Peru's Interior Minister Javier Reategui has resigned over an army reservist uprising last week in which six people were killed.
More than 150 rebels took part in the uprising
The 150 nationalist reservists surrendered four days after seizing a remote police station in Andahuaylas.
Mr Reategui announced his resignation to Congress after being summoned to explain the government's response.
His departure is the latest blow to the deeply unpopular President Alejandro Toledo.
He is the eighth minister to leave Mr Toledo's government in three-and-a-half years.
It follows the resignation last May of the previous Interior Minister, Fernando Rospigliosi, after rural workers beat to death a local mayor who was accused of corruption.
Alejandro Toledo consistently gets around 10% approval ratings
"I am conscious that the political situation is polarised and that's precisely why I tell you that this morning I presented to the president of the republic my irrevocable resignation," Mr Reategui told congress.

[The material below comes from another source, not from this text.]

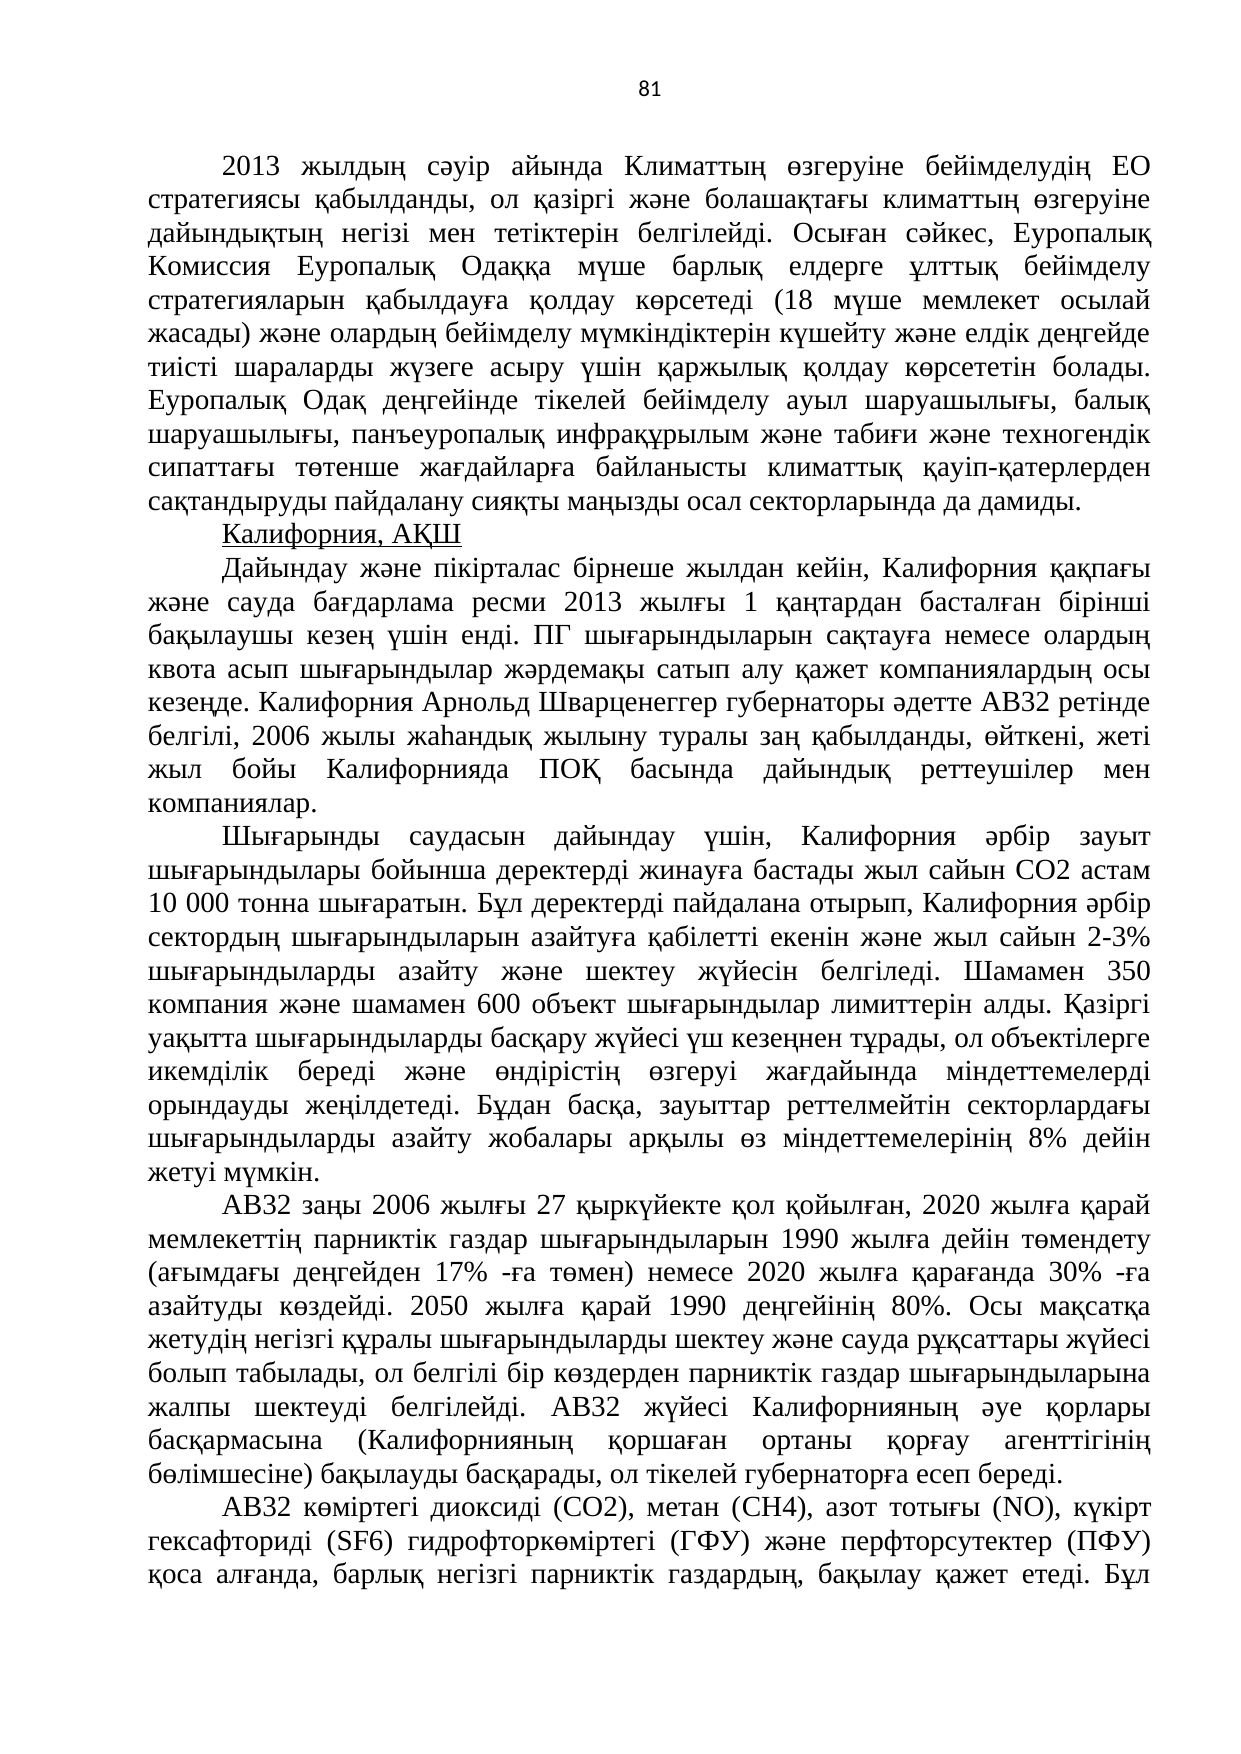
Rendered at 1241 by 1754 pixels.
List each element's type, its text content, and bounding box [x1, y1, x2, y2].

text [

"I leave with the peace of mind of a mission accomplished,"he said.
Political analysts say Peru's prime minister and defence minister could also be fired by congress for their failure to prevent the latest rebellion.
The leader of the nationalist uprising, Maj Antauro Humala, faces charges relating to kidnapping and the death of four policemen. Two of the rebels also died.
Maj Humala and his followers had demanded the resignation of the president, saying he had sold out the country to foreign influence, especially to traditional rival Chile.
The BBC's Hannah Hennessy says the uprising has raised fears of a new wave of political instability in remote parts of South America.